HRteamに新卒入社。 キャリアアドバイザーの経験を経てマーケティング事業へ異動。 アドバイザー時代にサービス立ち上げや人材開発、人事の業務に携わり、現在では「Digmedia」のメディア運営責任者を担っている。
目次[目次を全て表示する]
NTTデータが求める人材像とアピールすべき強みの方向性
NTTデータは、日本最大級のシステムインテグレーターとして社会インフラを支える一方で、グローバル市場での競争激化やDXの加速に伴い、既存の枠組みを壊して新しい価値を創造できる人材を強く求めています。
単にITスキルが高いだけでなく、社会に対してどのようなインパクトを与えたいのかという明確な意志と、それを実現するための人間力が問われます。

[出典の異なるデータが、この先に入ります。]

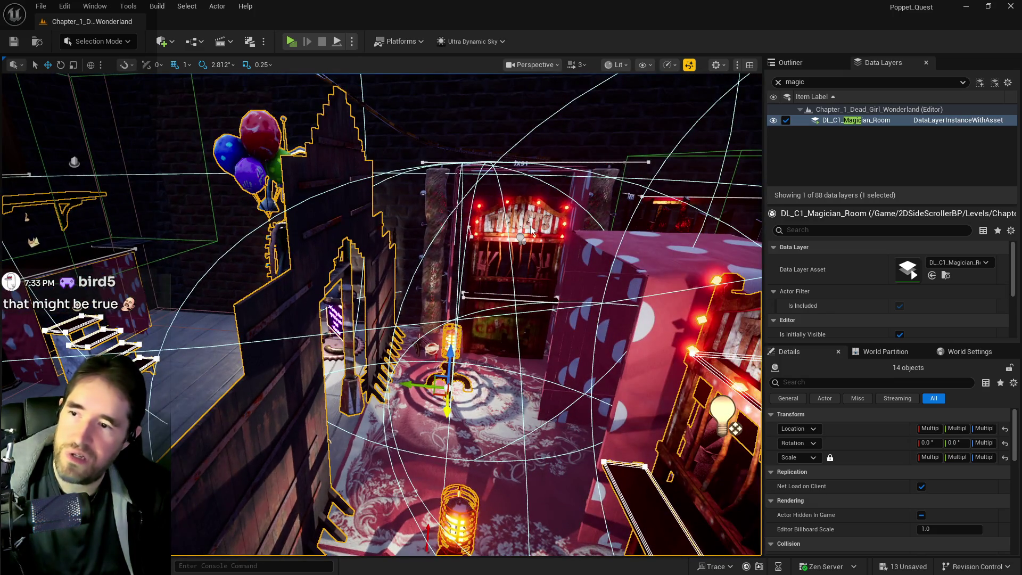
pyautogui.keyDown('ctrl'); pyautogui.click(531, 230); pyautogui.keyUp('ctrl')
pyautogui.scroll(5, 353, 346)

この記事では、選考で高く評価される強みの定義と、それを具体的に伝えるためのエピソード構成について詳しく解説します。
デジタル社会の変革を牽引する「変革の原動力」としての素養
NTTデータの選考において最も重視されるのは、現状に甘んじることなく自らが起点となって変化を起こせる「変革の原動力」を持っているかどうかです。
これは単に「新しいことが好き」というレベルではなく、既存のシステムや商習慣に潜む非効率を特定し、それを最新テクノロジーを用いてどう刷新するかを具体的に描き、実行に移す力を指します。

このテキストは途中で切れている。